◆ **Task to carry out**
Which lines in the items below contain the word "variance"? Return each of those lines in full, and treat uppercase and lowercase letters as distinct.

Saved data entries
═══

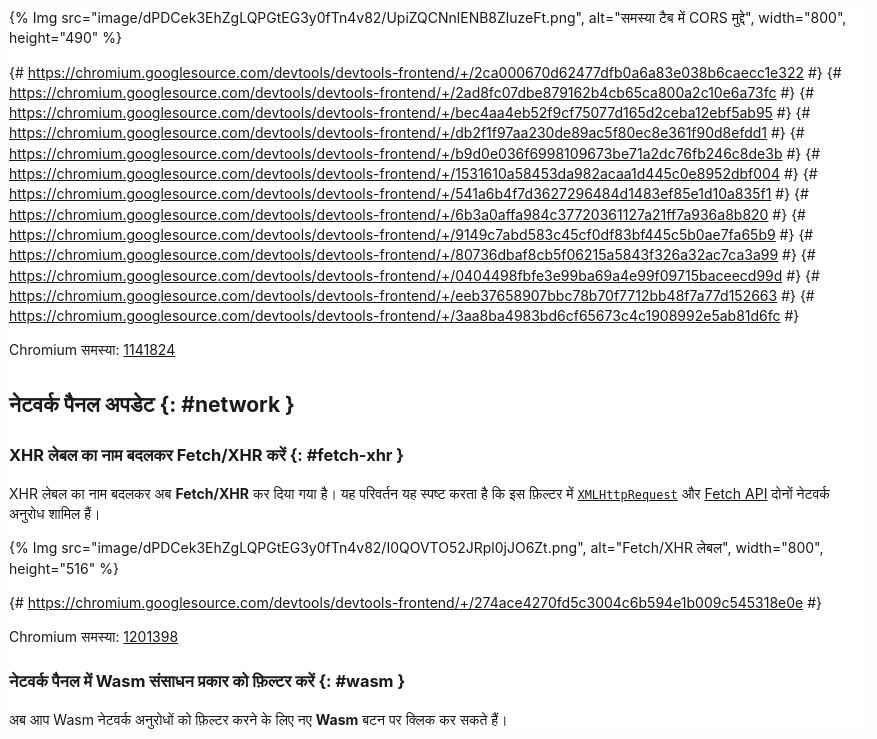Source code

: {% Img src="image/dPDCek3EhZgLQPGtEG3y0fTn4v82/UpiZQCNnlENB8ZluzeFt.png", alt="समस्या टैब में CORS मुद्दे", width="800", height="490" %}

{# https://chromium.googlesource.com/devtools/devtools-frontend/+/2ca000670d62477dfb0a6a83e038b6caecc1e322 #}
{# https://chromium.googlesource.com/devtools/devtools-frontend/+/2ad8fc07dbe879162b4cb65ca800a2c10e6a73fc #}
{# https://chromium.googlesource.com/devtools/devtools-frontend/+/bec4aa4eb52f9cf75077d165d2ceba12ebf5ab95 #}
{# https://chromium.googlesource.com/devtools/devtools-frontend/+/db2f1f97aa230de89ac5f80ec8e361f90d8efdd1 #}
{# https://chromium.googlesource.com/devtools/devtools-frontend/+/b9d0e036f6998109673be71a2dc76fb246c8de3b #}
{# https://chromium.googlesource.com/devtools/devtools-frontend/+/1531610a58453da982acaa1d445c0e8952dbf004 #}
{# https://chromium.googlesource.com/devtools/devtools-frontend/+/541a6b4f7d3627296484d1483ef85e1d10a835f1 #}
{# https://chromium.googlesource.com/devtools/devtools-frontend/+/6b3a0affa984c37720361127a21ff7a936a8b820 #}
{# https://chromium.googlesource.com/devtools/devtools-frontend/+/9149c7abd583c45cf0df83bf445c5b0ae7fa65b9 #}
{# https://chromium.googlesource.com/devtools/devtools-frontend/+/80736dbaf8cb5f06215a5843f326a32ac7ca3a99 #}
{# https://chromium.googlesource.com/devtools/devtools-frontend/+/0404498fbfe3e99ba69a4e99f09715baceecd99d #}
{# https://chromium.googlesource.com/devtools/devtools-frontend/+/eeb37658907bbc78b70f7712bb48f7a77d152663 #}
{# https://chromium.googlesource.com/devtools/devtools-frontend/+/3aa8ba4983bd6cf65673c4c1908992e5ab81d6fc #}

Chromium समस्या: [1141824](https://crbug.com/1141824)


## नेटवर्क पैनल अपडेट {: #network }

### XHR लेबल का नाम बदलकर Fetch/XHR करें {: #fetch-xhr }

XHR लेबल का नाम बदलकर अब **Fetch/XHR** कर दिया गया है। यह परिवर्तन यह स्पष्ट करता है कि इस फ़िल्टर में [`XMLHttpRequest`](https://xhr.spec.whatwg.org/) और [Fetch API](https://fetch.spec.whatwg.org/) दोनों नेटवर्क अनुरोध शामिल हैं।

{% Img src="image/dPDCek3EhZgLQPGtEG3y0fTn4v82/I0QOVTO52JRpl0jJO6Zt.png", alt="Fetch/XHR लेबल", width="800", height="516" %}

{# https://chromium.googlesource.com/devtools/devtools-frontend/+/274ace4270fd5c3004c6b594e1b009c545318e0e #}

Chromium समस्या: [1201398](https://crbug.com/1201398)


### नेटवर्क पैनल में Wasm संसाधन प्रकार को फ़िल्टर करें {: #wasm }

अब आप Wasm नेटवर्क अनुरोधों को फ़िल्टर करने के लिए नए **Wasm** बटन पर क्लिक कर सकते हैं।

═══

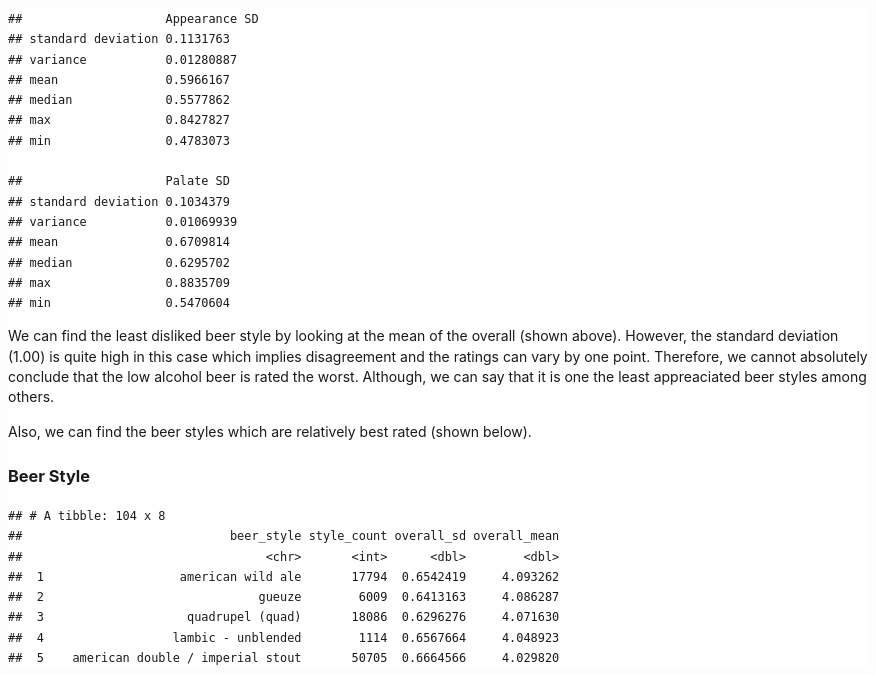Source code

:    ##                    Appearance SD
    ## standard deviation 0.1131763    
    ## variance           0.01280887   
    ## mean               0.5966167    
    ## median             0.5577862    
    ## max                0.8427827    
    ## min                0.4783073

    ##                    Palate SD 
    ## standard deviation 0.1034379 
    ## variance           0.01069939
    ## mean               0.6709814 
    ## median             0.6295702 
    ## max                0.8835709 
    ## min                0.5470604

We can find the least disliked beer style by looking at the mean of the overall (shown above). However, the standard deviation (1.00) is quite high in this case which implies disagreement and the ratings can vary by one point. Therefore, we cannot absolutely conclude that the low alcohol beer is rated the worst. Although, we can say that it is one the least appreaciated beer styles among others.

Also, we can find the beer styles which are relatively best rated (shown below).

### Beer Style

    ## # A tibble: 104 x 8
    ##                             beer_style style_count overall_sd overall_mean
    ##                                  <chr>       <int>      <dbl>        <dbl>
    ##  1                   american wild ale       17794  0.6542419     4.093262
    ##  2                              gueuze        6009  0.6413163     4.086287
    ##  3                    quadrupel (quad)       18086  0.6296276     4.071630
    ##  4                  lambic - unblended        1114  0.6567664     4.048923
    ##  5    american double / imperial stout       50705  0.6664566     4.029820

═══

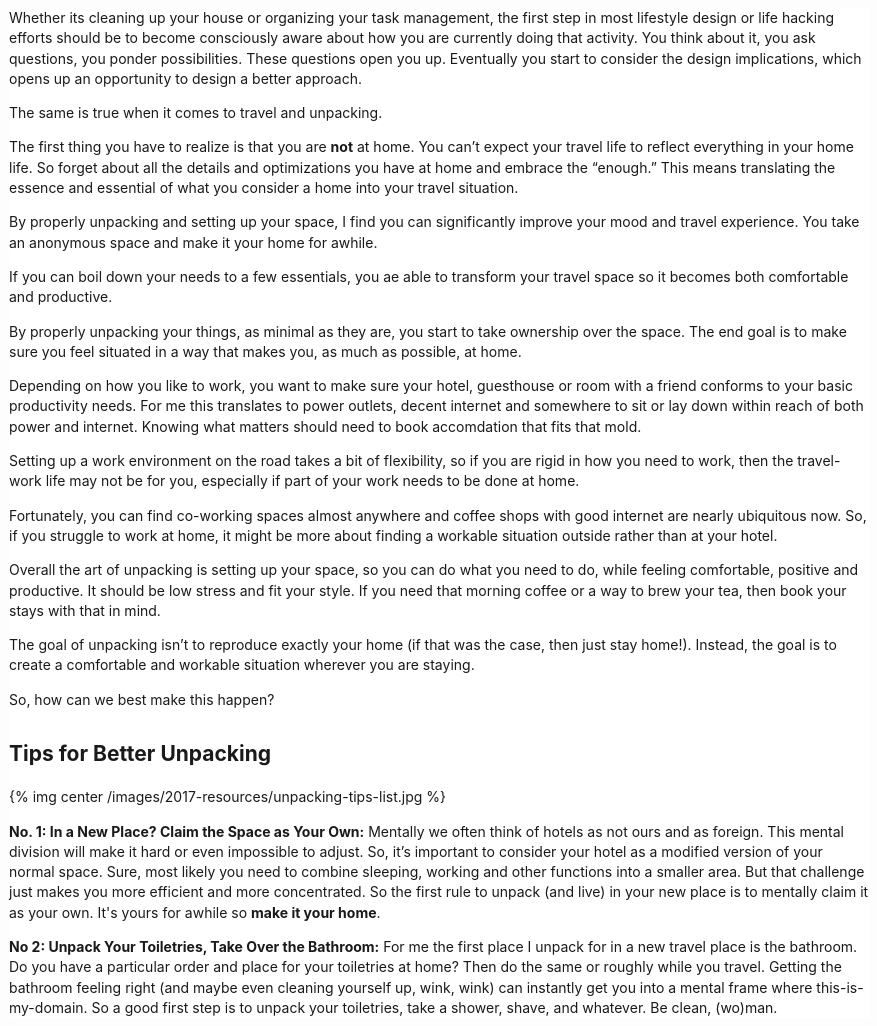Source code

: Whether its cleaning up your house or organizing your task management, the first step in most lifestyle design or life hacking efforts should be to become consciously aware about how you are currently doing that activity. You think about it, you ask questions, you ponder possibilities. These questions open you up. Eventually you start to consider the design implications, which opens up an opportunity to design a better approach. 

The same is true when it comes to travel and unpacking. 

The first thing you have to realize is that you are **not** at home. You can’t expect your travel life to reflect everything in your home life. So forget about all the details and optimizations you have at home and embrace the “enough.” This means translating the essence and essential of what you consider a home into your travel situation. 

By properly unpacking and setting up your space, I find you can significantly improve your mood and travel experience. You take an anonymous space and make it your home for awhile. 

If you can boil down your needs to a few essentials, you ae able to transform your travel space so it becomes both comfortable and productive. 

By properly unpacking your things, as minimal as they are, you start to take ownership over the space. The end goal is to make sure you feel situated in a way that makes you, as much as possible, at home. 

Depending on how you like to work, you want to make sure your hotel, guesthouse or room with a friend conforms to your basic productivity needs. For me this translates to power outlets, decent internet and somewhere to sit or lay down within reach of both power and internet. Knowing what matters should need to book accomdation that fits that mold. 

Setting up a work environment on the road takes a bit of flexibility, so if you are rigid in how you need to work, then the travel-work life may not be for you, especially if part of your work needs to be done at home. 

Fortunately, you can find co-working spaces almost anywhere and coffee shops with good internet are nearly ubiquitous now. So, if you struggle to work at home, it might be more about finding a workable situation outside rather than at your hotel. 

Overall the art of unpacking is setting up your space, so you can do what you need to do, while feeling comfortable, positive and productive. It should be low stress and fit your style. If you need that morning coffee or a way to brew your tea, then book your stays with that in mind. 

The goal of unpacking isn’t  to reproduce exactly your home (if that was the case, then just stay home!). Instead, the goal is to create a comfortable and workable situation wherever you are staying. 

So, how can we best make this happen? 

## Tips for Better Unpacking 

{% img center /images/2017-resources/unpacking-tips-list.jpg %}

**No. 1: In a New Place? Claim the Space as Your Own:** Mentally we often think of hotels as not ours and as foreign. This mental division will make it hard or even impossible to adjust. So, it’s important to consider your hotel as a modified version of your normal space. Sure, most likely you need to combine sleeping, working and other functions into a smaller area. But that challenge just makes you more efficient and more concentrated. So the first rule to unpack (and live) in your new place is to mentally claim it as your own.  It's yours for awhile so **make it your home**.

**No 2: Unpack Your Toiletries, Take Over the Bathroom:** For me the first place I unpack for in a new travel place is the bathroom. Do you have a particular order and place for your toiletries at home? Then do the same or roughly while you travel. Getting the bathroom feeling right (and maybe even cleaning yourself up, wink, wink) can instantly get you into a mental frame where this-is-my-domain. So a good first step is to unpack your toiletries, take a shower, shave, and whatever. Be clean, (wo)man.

═══

◆ **Task response**
    ## variance           0.01280887   
    ## variance           0.01069939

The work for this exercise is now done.